Thereafter, the Dahlawis appealed the jury's finding of liability under rule 9.130(a)(3)(C)(iv), Florida Rules of Appellate Procedure.[3] This court dismissed that appeal as premature. See Miami Columbus, Inc. v. Ramlawi, 687 So.2d 1378 (Fla. 3d DCA 1997). Specifically, this court held that "[w]e dismiss the appeal without prejudice for lack of jurisdiction because, for a number of reasons, we conclude that the liability verdicts do not qualify as reviewable orders under the rule." Id. at 1379.

During the pendency of the appeal, the trial court commenced an accounting of the five companies that the jury had found were partnership companies. All parties were given the opportunity to submit evidence, including financial statements and expert testimony. On February 26, 1996, the trial court valued Ramlawi's partnership interests at $1,389,565. Both parties filed motions for rehearing, and the trial court entered an order reducing Ramlawi's partnership interests to $1,323,065. Finally, on June 12, 1997, the trial court entered its final judgment reflecting both the jury's verdict and the court's findings from the accounting. This appeal and cross-appeal followed with numerous issues being raised. The facts pertinent to the individual issues on appeal and cross-appeal will be recited separately.

II. Main Appeal

A. Partnership Issues

The appellants argue that the trial court erred in failing to direct a verdict in their favor on all of the claims relating to an alleged oral partnership between them and appellee Ramlawi. When determining the propriety of the granting (or denying) of a directed verdict, we must determine whether the facts, when viewed in a light most favorable to the non-moving party, here Ramlawi, provided a prima facie case of an oral partnership as provided for under law, here Michigan law.[4]See Houghton v. Bond, 680 So.2d 514, 522 (Fla. 1st DCA 1996) (holding that "[a] motion for directed verdict should not be granted unless the trial court, after viewing the evidence in the light most favorable to the non-moving party, determines that no reasonable jury could render a verdict for the non-moving party"). See also Woods v. Winn Dixie Stores, Inc., 621 So.2d 710, 711 (Fla. 3d DCA 1993)(stating that "[i]n determining a motion for directed verdict, the evidence, and all reasonable inferences, therefrom, must be viewed in a light most *176 favorable to the nonmoving party."). Based upon our careful review of the record evidence, we do not agree that the denial of the motion for directed verdict on this issue was error.

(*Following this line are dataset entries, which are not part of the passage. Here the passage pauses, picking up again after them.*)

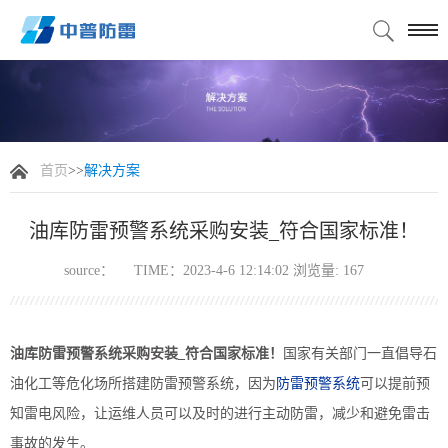
首页
>>
解决方案
油库防雷预警系统采购安装_符合国家标准！
source：
TIME：2023-4-6 12:14:02 浏览量:
167
油库防雷预警系统采购安装_符合国家标准！
国家有关部门一直倡导石
油化工等危化场所搭建防雷预警系统，因为
防雷
预警系统
可以提前预
知雷电风险，让运维人员可以及时的进行主动防雷，减少和避免雷击
事故的发生。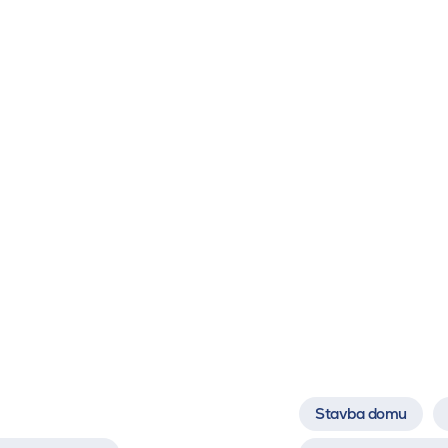
Stavba domu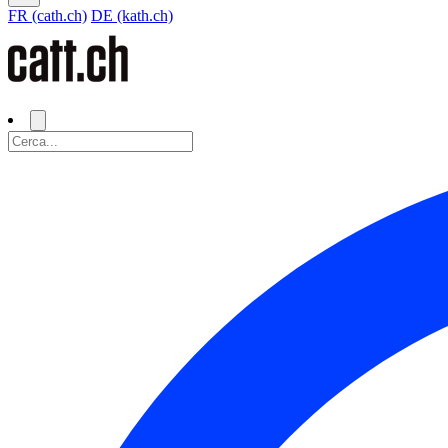
FR (cath.ch)
DE (kath.ch)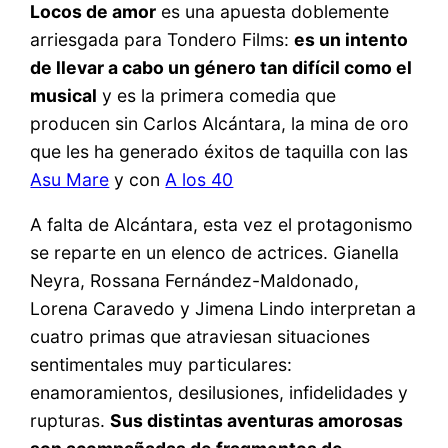
Locos de amor
es una apuesta doblemente
arriesgada para Tondero Films:
es un intento
de llevar a cabo un género tan difícil como el
musical
y es la primera comedia que
producen sin Carlos Alcántara, la mina de oro
que les ha generado éxitos de taquilla con las
Asu Mare
y con
A los 40
A falta de Alcántara, esta vez el protagonismo
se reparte en un elenco de actrices. Gianella
Neyra, Rossana Fernández-Maldonado,
Lorena Caravedo y Jimena Lindo interpretan a
cuatro primas que atraviesan situaciones
sentimentales muy particulares:
enamoramientos, desilusiones, infidelidades y
rupturas.
Sus distintas aventuras amorosas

The facts, viewed in the light most favorable to Ramlawi, show that in 1979 Amin Dahlawi and his wife Diana, visited Ramlawi at his Detroit home. During this visit, Amin and Ramlawi discussed their business experiences and aspirations for the future. Thus, in 1980, when Ramlawi found a medical center that he was interested in acquiring he contacted Amin who told him "we're brothers and we would be partners. Let's do it together ... I'd like to be a partner in this property."

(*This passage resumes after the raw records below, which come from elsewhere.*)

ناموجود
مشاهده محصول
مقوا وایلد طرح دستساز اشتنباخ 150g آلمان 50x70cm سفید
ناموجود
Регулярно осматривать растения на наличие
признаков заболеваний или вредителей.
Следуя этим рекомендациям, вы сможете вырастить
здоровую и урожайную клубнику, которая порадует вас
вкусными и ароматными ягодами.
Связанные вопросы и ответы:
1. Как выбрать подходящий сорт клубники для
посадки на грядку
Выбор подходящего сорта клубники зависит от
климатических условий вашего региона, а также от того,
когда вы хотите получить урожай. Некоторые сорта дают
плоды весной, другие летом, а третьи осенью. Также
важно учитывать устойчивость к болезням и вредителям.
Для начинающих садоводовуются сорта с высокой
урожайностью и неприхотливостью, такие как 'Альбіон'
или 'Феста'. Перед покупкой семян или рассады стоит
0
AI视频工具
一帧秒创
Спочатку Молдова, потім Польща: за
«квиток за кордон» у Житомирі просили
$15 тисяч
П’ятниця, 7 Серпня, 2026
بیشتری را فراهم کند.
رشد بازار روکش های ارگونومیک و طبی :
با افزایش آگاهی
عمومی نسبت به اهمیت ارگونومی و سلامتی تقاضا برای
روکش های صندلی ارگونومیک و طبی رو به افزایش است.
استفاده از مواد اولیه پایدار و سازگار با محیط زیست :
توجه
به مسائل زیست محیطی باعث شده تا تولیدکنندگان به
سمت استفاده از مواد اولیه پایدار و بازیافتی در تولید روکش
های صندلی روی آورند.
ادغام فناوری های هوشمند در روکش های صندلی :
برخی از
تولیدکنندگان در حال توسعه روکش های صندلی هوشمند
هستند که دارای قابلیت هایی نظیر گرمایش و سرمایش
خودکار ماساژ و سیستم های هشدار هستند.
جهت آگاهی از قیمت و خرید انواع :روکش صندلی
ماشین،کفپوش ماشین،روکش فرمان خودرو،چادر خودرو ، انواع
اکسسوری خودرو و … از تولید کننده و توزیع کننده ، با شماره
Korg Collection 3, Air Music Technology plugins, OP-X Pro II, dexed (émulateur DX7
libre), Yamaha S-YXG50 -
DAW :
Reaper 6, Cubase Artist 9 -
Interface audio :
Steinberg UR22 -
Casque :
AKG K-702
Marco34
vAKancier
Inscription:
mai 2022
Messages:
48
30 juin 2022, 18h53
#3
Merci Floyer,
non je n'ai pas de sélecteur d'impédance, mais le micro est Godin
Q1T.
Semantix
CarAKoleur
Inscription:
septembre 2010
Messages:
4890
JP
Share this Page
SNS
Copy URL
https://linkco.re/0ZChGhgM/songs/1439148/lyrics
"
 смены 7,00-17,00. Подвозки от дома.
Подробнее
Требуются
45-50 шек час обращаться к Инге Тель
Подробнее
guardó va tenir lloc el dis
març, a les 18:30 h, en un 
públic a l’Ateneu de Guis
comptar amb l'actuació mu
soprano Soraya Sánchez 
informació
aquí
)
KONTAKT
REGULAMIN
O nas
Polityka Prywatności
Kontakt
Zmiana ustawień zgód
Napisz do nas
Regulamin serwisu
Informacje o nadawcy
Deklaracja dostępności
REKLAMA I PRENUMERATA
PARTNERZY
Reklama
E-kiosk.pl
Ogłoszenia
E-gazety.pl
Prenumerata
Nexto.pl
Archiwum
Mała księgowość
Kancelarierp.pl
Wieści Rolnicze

Ramlawi further testified that he and Amin decided to go into business together:

Our line of thought was going in the direction where we both can benefit out of it with my presence here, my experience, and my ability, and his ability to create opportunities in the Middle East, in Saudi Arabia, and his willingness, and his desire to expand investments, and to expand into business in the U.S.
For both of us it was beneficial that we both, together, join forces or put out abilities together, and form some kind of a relationship, business relationship, and this was mainly on businesses that he thought would be good to be taken there, and good for businesses to be started here.